**To do**
In the material below, find each line that contains the word "tDCS" and copy it.
#####
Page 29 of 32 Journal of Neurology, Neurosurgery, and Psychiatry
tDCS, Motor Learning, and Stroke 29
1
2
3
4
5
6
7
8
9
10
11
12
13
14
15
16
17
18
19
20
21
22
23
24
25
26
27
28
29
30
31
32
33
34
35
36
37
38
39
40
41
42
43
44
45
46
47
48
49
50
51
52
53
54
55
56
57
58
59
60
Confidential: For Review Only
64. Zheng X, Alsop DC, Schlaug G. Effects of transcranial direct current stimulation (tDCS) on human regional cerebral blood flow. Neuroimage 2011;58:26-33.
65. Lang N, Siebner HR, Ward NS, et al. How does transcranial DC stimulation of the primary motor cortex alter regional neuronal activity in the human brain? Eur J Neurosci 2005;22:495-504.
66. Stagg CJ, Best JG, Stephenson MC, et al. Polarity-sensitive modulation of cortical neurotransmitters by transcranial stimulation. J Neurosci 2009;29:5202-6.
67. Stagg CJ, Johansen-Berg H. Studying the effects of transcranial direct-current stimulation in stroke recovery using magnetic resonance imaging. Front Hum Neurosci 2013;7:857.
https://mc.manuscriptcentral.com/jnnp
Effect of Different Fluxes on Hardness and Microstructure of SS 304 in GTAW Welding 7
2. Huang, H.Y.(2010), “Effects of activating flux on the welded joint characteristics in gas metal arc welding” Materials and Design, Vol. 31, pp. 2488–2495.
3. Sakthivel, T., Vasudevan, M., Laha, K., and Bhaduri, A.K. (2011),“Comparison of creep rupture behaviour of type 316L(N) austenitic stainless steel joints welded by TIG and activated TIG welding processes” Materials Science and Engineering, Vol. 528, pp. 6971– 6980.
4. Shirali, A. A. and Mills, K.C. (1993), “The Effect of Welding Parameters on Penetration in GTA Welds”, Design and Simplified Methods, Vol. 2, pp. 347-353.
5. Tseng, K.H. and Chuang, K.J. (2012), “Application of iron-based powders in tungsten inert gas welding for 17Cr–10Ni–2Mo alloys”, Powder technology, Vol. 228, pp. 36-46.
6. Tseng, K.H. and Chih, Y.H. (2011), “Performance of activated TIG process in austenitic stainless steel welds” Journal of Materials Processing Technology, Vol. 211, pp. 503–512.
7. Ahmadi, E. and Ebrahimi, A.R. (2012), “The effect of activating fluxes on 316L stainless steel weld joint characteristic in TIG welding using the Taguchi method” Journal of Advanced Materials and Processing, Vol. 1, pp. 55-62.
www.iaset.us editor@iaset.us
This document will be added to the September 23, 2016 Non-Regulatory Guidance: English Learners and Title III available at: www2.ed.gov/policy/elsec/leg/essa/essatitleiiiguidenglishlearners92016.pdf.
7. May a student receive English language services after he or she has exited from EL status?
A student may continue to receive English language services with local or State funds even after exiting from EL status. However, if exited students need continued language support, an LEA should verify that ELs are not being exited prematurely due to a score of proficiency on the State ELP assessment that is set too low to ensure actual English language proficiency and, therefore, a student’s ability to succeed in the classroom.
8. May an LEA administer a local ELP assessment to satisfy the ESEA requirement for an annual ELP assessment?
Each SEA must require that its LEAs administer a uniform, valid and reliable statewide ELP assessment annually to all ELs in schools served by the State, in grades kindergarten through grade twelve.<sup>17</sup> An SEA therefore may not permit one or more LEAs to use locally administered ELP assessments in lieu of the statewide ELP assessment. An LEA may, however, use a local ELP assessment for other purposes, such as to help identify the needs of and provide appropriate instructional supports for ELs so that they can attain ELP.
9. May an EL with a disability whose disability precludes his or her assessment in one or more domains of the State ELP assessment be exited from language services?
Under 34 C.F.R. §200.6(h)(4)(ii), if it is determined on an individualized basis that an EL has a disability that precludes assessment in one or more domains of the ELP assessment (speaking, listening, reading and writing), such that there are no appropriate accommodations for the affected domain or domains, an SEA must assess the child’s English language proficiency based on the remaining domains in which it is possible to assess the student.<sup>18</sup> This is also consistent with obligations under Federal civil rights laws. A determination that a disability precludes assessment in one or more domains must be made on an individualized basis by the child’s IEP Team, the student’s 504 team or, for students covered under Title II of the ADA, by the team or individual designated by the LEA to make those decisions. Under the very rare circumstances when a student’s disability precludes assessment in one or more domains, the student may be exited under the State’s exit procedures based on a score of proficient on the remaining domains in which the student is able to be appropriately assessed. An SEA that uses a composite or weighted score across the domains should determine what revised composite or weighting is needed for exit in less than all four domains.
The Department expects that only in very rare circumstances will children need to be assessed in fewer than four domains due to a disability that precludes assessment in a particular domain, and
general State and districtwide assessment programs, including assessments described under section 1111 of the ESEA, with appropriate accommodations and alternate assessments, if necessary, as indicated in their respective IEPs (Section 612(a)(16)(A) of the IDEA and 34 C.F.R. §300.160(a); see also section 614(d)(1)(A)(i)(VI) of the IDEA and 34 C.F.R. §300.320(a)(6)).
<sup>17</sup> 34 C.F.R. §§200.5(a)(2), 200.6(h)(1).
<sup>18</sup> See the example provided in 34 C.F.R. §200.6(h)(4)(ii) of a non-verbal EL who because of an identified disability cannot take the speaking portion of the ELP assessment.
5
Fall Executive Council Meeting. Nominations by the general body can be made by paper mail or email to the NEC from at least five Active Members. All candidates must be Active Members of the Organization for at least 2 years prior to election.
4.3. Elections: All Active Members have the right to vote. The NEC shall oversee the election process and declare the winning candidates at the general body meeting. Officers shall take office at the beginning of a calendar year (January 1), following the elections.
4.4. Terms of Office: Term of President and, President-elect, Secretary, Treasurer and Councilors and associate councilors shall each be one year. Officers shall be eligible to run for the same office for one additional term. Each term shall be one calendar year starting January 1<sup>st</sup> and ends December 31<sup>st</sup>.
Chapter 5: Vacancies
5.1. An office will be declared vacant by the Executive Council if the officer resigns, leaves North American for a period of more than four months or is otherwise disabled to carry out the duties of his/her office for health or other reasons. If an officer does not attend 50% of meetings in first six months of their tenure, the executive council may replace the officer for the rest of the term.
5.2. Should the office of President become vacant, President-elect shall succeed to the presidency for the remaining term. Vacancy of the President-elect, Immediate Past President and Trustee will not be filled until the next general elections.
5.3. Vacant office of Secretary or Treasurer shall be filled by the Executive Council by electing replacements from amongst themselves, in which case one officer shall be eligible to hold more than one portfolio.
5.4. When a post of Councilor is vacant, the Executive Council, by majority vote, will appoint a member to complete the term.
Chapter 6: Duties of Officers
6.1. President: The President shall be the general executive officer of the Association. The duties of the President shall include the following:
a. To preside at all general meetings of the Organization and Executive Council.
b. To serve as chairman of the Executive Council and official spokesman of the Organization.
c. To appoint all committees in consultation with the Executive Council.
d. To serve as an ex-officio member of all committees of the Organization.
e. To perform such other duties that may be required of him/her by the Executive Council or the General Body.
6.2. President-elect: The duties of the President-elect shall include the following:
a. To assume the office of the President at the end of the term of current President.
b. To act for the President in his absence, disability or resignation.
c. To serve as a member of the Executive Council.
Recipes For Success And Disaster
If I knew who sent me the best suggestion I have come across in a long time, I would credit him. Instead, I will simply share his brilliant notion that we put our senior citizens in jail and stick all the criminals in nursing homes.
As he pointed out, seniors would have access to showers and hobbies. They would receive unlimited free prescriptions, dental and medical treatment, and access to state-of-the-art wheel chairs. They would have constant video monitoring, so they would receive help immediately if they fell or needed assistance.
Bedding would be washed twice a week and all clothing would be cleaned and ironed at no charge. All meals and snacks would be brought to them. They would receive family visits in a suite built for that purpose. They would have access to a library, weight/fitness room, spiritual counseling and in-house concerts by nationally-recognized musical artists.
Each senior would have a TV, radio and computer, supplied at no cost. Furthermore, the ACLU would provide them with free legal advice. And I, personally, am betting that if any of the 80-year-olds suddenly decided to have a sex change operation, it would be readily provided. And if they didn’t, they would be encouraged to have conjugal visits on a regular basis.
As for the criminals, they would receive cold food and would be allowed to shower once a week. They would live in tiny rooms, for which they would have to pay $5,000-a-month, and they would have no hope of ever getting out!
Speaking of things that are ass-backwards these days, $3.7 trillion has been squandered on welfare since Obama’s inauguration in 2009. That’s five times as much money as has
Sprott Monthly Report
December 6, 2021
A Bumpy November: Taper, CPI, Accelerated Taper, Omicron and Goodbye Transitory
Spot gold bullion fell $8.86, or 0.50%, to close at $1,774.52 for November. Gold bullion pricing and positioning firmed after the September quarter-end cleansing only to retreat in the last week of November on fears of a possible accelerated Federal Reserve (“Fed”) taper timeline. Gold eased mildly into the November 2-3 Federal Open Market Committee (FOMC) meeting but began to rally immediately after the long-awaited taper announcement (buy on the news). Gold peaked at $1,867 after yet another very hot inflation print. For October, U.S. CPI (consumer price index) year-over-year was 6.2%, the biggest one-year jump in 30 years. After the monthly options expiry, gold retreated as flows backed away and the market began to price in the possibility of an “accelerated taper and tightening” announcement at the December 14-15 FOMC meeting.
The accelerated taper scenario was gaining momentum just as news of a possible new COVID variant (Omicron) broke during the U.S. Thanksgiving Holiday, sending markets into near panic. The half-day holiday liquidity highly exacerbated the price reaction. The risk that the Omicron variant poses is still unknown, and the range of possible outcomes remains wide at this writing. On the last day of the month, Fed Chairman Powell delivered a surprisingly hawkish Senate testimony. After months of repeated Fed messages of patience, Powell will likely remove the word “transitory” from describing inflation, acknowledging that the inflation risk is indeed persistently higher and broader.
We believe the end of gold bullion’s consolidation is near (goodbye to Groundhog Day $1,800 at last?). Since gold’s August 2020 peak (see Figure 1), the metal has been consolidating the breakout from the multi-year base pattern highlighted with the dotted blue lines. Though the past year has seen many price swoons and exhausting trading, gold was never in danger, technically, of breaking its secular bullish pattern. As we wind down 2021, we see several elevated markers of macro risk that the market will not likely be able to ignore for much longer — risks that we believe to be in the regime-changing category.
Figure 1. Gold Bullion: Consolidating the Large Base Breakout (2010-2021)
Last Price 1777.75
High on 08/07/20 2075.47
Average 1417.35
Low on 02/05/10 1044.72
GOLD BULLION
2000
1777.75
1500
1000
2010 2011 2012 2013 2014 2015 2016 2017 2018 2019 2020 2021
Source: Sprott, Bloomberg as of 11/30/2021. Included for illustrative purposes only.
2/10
#####
**Solution for this exercise**
tDCS, Motor Learning, and Stroke 29
64. Zheng X, Alsop DC, Schlaug G. Effects of transcranial direct current stimulation (tDCS) on human regional cerebral blood flow. Neuroimage 2011;58:26-33.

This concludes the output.